Generative Adversarial Networks Bridging Art and Machine Intelligence
Junhao Song, Yichao Zhang, Ziqian Bi, Tianyang Wang, Keyu Chen, Ming Li, Qian Niu, Junyu Liu, Benji Peng, Sen Zhang, Ming Liu, Jiawei Xu, Xuanhe Pan, Jinlang Wang, Pohsun Feng, Yizhu Wen, Lawrence K. Q. Yan, Hong-Ming Tseng, Xinyuan Song, Jintao Ren, Silin Chen, Yunze Wang, Weiche Hsieh, Bowen Jing, Junjie Yang, Jun Zhou, Zheyu Yao, Chia Xin Liang
TL;DR
The work surveys GANs across theory, architecture, and applications, addressing how adversarial objectives drive data generation and distribution learning. It articulates core principles, converging on minimax game formulations like $\min_G \max_D \mathbb{E}_{x\sim p_{data}}[\log D(x)] + \mathbb{E}_{z\sim p_z(z)}[\log(1 - D(G(z)))]$, and discusses alternatives (Wasserstein, hinge, LS) that stabilize training. Classic variants (CGAN, DCGAN, InfoGAN, LAPGAN) and architectural advances (ProGAN, BigGAN, StyleGAN/2, SAGAN, transformer-based GANs) are presented with practical PyTorch examples. The paper also surveys broad applications—from high-resolution image synthesis and style transfer to video generation, text, speech, and medical imaging—while addressing challenges like mode collapse, convergence, and training stability with techniques such as gradient penalties, spectral normalization, and progressive training.

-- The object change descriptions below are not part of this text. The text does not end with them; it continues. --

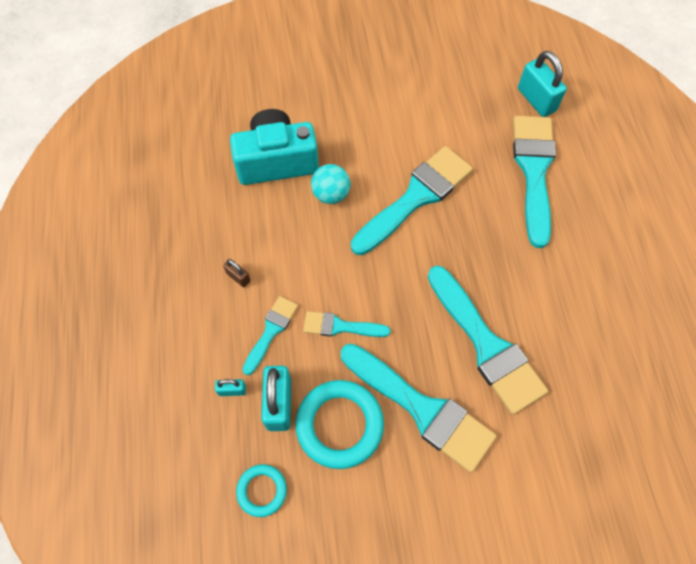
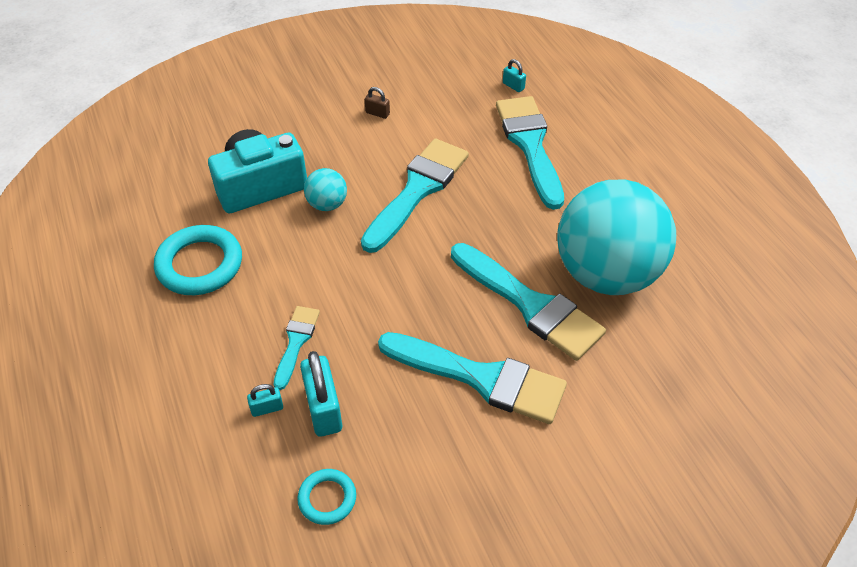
camera: 15 degrees left, 15 degrees down
(238, 277) = (246, 299): brown padlock -> brown padlock (377, 113)
(339, 425) = (397, 414): turquoise ring -> turquoise ring (200, 264)
(340, 326) = (371, 321): turquoise brush -> none
(536, 100) = (513, 86): turquoise padlock -> turquoise padlock, size x0.50
(566, 329) = (606, 274): none -> turquoise ball

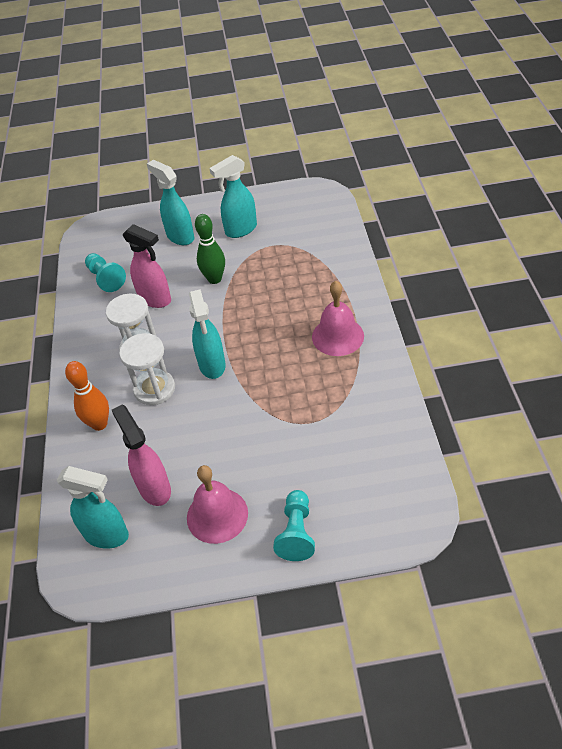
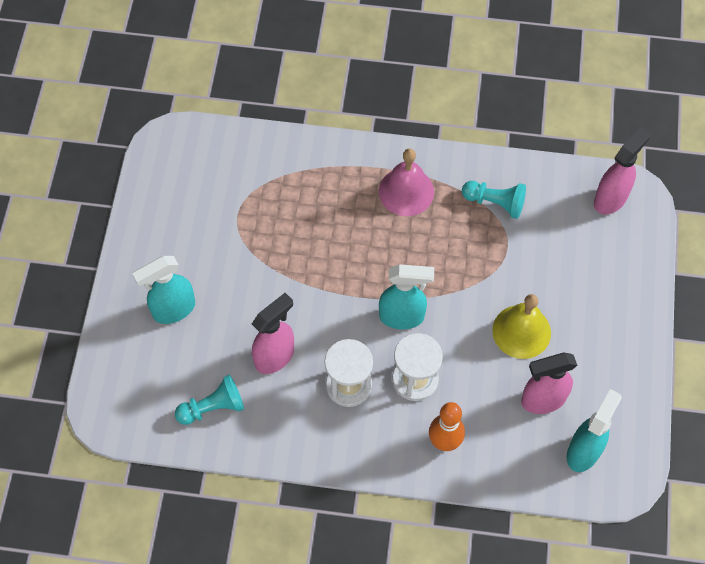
camera: 80 degrees left, 15 degrees up
(214, 279) = (268, 287): green bowling pin -> none
(217, 515) = (588, 350): pink bell -> none
(222, 454) = (521, 331): none -> yellow bell
(240, 230) = (194, 241): turquoise spray bottle -> none
(296, 532) = (624, 289): turquoise pawn -> turquoise pawn (495, 203)
(402, 497) = (611, 198): none -> pink spray bottle

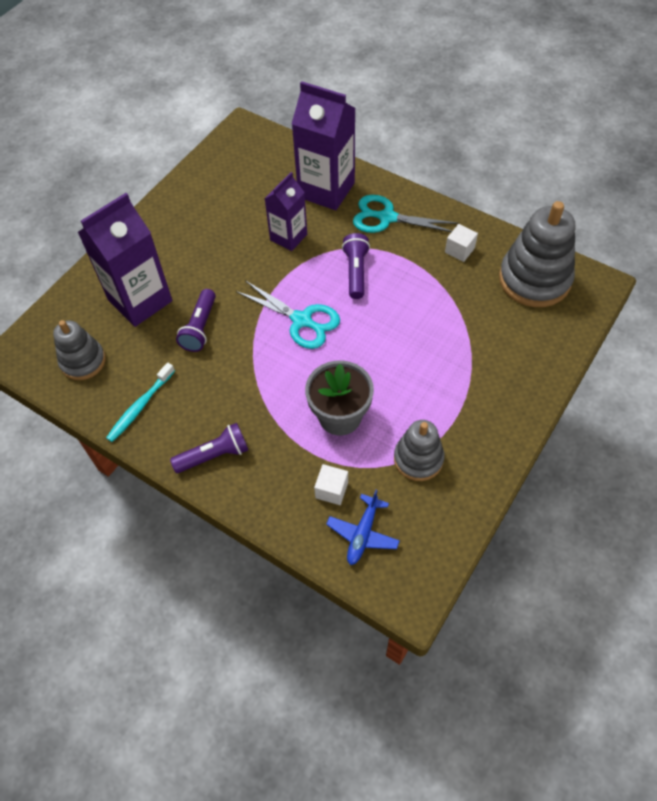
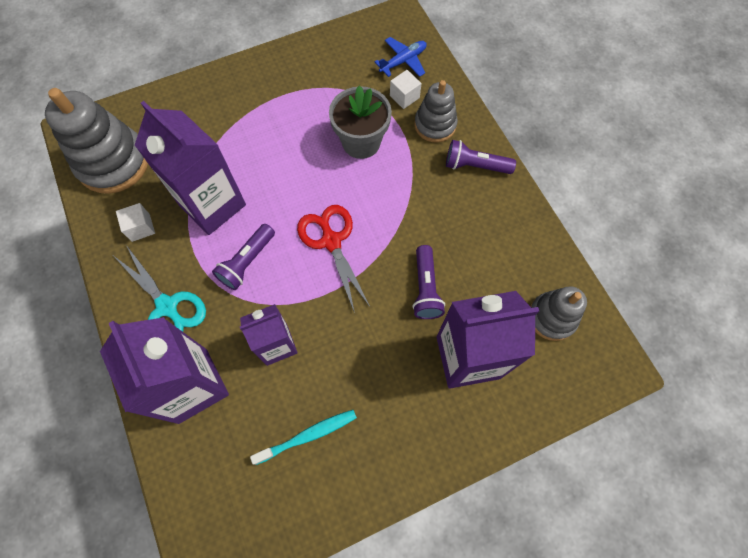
camera: 150 degrees left, 10 degrees up
(140, 406) = (516, 240): turquoise toothbrush -> turquoise toothbrush (308, 435)
(200, 328) = (425, 288): purple flashlight -> purple flashlight turned 135 degrees clockwise
(301, 320) = (331, 241): turquoise scissors -> red scissors
(418, 459) = (330, 84): grey stacking toy -> grey stacking toy (435, 125)
(422, 294) = (212, 205): none -> purple carton

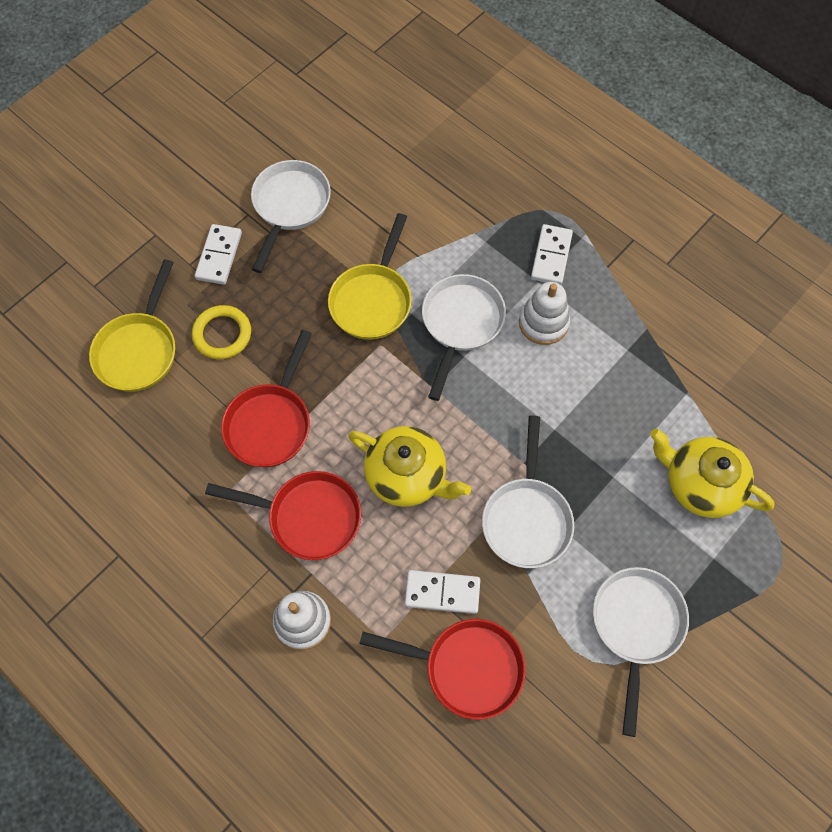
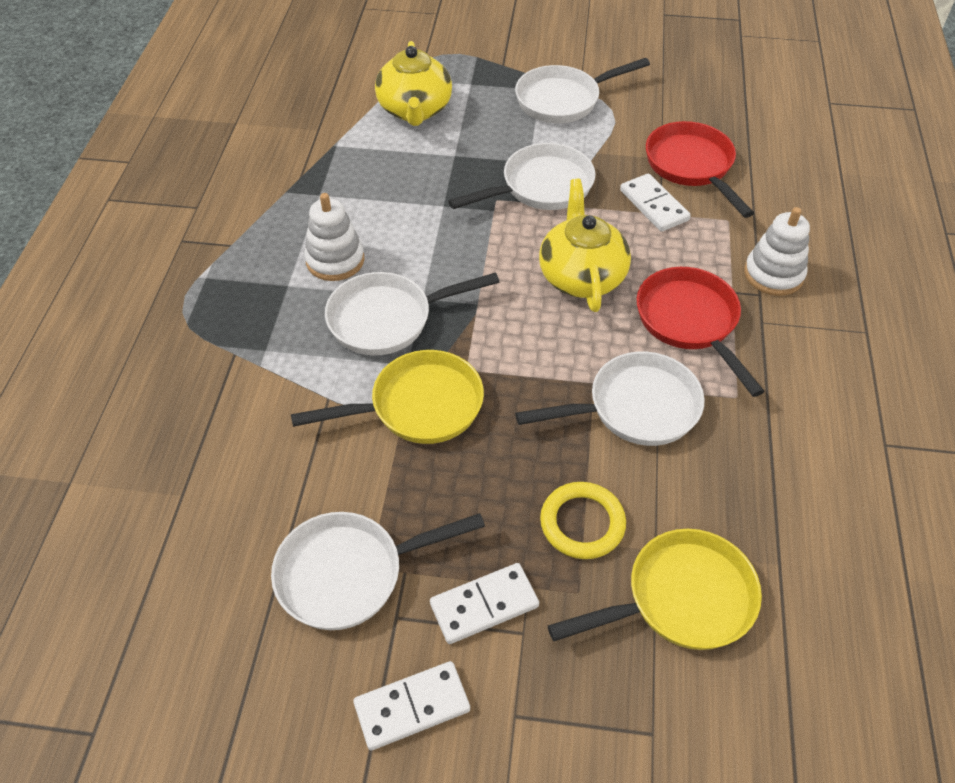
camera: 125 degrees left, 15 degrees down
(271, 422) = (635, 408): red pan -> white pan
(551, 256) = (247, 289): white domino -> white domino (412, 706)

Finally, it outlines future directions in explainability, privacy preservation, large-scale pretraining, and cross-modal generation, highlighting the technology’s growing impact on art, science, and industry.
Abstract
Generative Adversarial Networks (GAN) have greatly influenced the development of computer vision and artificial intelligence in the past decade and also connected art and machine intelligence together. This book begins with a detailed introduction to the fundamental principles and historical development of GANs, contrasting them with traditional generative models and elucidating the core adversarial mechanisms through illustrative Python examples. The text systematically addresses the mathematical and theoretical underpinnings including probability theory, statistics, and game theory providing a solid framework for understanding the objectives, loss functions, and optimisation challenges inherent to GAN training. Subsequent chapters review classic variants such as Conditional GANs, DCGANs, InfoGAN, and LAPGAN before progressing to advanced training methodologies like Wasserstein GANs, GANs with gradient penalty, least squares GANs, and spectral normalisation techniques. The book further examines architectural enhancements and task-specific adaptations in generators and discriminators, showcasing practical implementations in high resolution image generation, artistic style transfer, video synthesis, text to image generation and other multimedia applications. The concluding sections offer insights into emerging research trends, including self-attention mechanisms, transformer-based generative models, and a comparative analysis with diffusion models, thus charting promising directions for future developments in both academic and applied settings.